# What you will do
Please restate word for word, and with nothing added, the lines that run from the one holding "if( rst ) begin" to the end of the entries below.

# Records supplied

◆ ◆ ◆ ◆ ◆ ◆ ◆

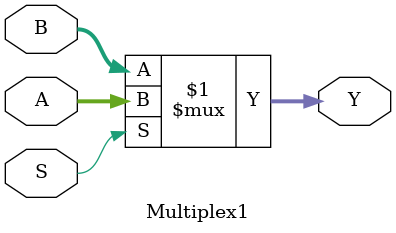
<source format=v>
module Multiplex1(A, B, S, Y);
	// Entradas
	input [31:0] A; // IM 16
	input [31:0] B; // IM 21
	
	input S; // Sinal de controle 
	
	output [31:0] Y; 
	
	assign Y = S ? A : B;
endmodule

</source>
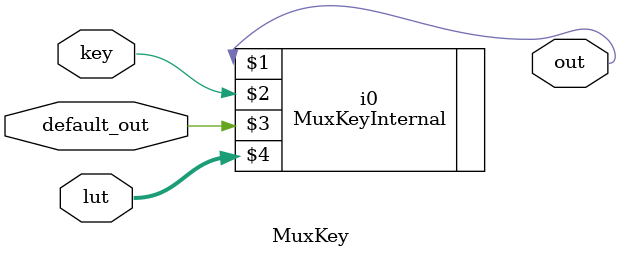
<source format=sv>
module MuxKey #(NR_KEY = 2, KEY_LEN = 1, DATA_LEN = 1) (
  output [DATA_LEN-1:0] out,
  input [KEY_LEN-1:0] key,
  input [DATA_LEN-1:0] default_out,
  input [NR_KEY*(KEY_LEN + DATA_LEN)-1:0] lut
);
  MuxKeyInternal #(NR_KEY, KEY_LEN, DATA_LEN, 1) i0 (out, key, default_out, lut);
endmodule
</source>
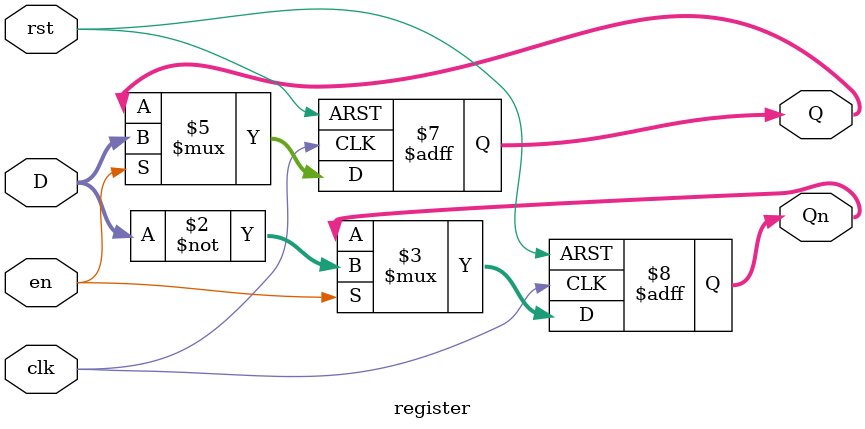
<source format=sv>
module register #(
    parameter BITWIDTH = 16    
)(
    input wire [BITWIDTH-1:0] D,
    output reg [BITWIDTH-1:0] Q, Qn,
    input wire clk, en, rst
);

    always_ff @(posedge clk or posedge rst) begin
        if( rst ) begin
            Q <= '0;
            Qn <= '1;
        end else if( en ) begin
            Q <= D;
            Qn <= ~D;
        end
    end
endmodule

</source>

◆ ◆ ◆ ◆ ◆ ◆ ◆

# Result of the exercise
        if( rst ) begin
            Q <= '0;
            Qn <= '1;
        end else if( en ) begin
            Q <= D;
            Qn <= ~D;
        end
    end
endmodule

</source>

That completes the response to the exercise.